Thursday, April 01, 2010

Parental responses to Difficult Infants

Parental responses to Difficult Infants
Many parents with “difficult” infants find ways to reduce their irritability. Some find that containing techniques, such as holding the baby a great deal or swaddling him tightly in blankets, reduces irritability and increases security.

Others discover that their “difficult: infant is hypersensitive to stimuli and in response take steps to reduce new stimuli or slow the pace of events in the infant’s environment.

Or they interact with him using only one sensory modality at a time; instead of over-stimulating him by talking to him and jiggling him simultaneously, they talk to him while holding him still.

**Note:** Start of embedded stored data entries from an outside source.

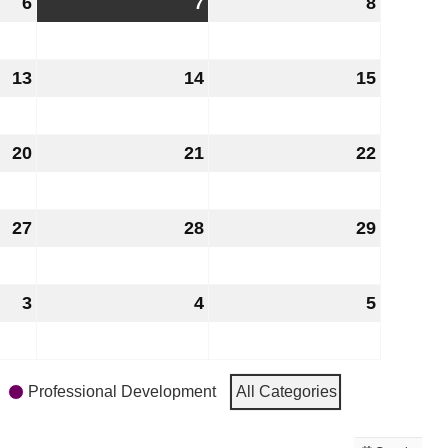
6
August
7
August
8
August
6,
7,
8,
2026
2026
2026
13
August
14
August
15
August
13,
14,
15,
2026
2026
2026
20
August
21
August
22
August
20,
21,
22,
2026
2026
2026
27
August
28
August
29
August
27,
28,
29,
2026
2026
2026
3
September
4
September
5
Septem
3,
4,
5,
2026
2026
2026
Professional Development
All Categories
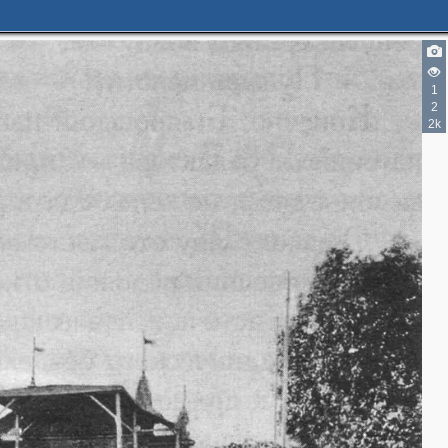
1
2
2
2k
2
5
5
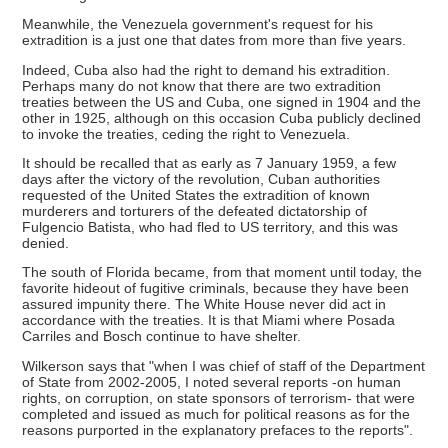
Meanwhile, the Venezuela government's request for his
extradition is a just one that dates from more than five years.
Indeed, Cuba also had the right to demand his extradition.
Perhaps many do not know that there are two extradition
treaties between the US and Cuba, one signed in 1904 and the
other in 1925, although on this occasion Cuba publicly declined
to invoke the treaties, ceding the right to Venezuela.
It should be recalled that as early as 7 January 1959, a few
days after the victory of the revolution, Cuban authorities
requested of the United States the extradition of known
murderers and torturers of the defeated dictatorship of
Fulgencio Batista, who had fled to US territory, and this was
denied.
The south of Florida became, from that moment until today, the
favorite hideout of fugitive criminals, because they have been
assured impunity there. The White House never did act in
accordance with the treaties. It is that Miami where Posada
Carriles and Bosch continue to have shelter.
Wilkerson says that "when I was chief of staff of the Department
of State from 2002-2005, I noted several reports -on human
rights, on corruption, on state sponsors of terrorism- that were
completed and issued as much for political reasons as for the
reasons purported in the explanatory prefaces to the reports".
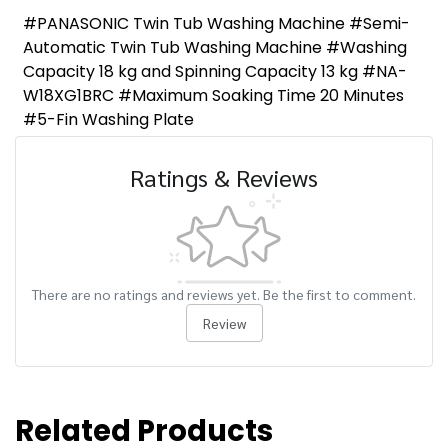
#PANASONIC Twin Tub Washing Machine #Semi-
Automatic Twin Tub Washing Machine #Washing
Capacity 18 kg and Spinning Capacity 13 kg #NA-
W18XG1BRC #Maximum Soaking Time 20 Minutes
#5-Fin Washing Plate
Ratings & Reviews
There are no ratings and reviews yet. Be the first to comment.
Review
Related Products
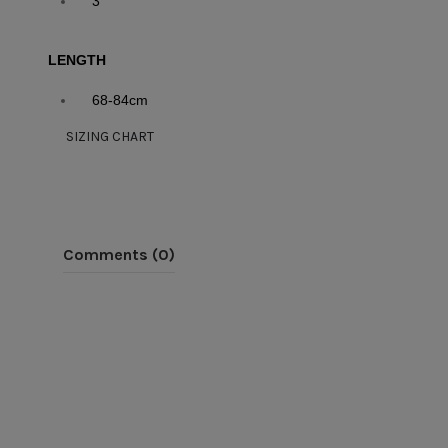
3
LENGTH
68-84cm
SIZING CHART
Comments (0)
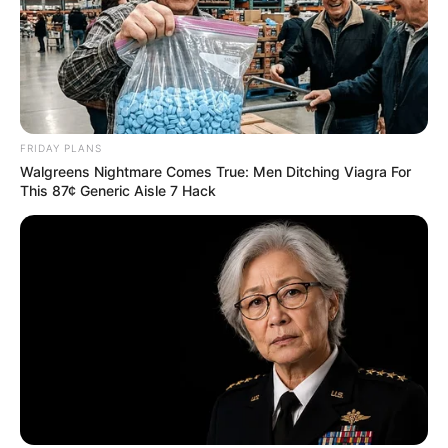
FRIDAY PLANS
Walgreens Nightmare Comes True: Men Ditching Viagra For
This 87¢ Generic Aisle 7 Hack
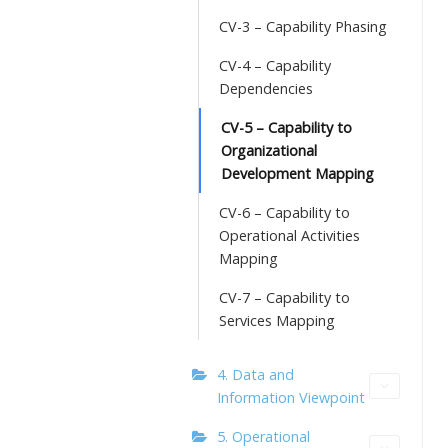
CV-3 – Capability Phasing
CV-4 – Capability
Dependencies
CV-5 – Capability to
Organizational
Development Mapping
CV-6 – Capability to
Operational Activities
Mapping
CV-7 – Capability to
Services Mapping
4. Data and
Information Viewpoint
5. Operational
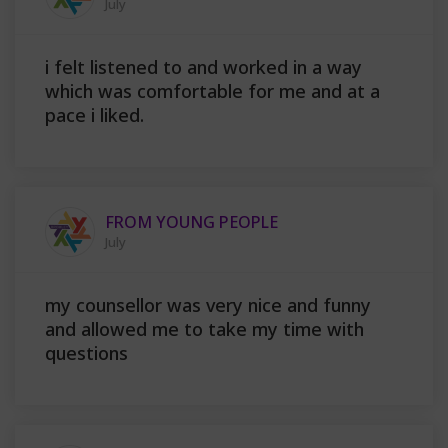
July
i felt listened to and worked in a way
which was comfortable for me and at a
pace i liked.
FROM YOUNG PEOPLE
July
my counsellor was very nice and funny
and allowed me to take my time with
questions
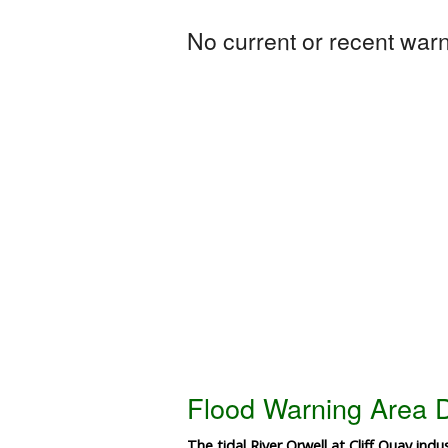
No current or recent warni
Flood Warning Area D
The tidal River Orwell at Cliff Quay indus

These example of the concept of “goodness of fit” in the sense that the parent responds adaptively to the infant’s difficultness.

Some parents with difficult infants, on the other hand respond with frustration, irritation or anxiety to the infant’s constant fussiness and disregulation.

They experience their baby as impossible to console and may blame themselves or the baby.

These parents may not responds adaptively and instead express anger, handle the baby roughly or abruptly or emotional withdraw and leave the baby to “cry it out.”

In such cases, the parents behavior reinforces the infant’s temperamental tendencies toward irritability, hypersensitivity and disregulation.

A cycle of mutually negative feedback can be established which in turn interferes with secure attachment.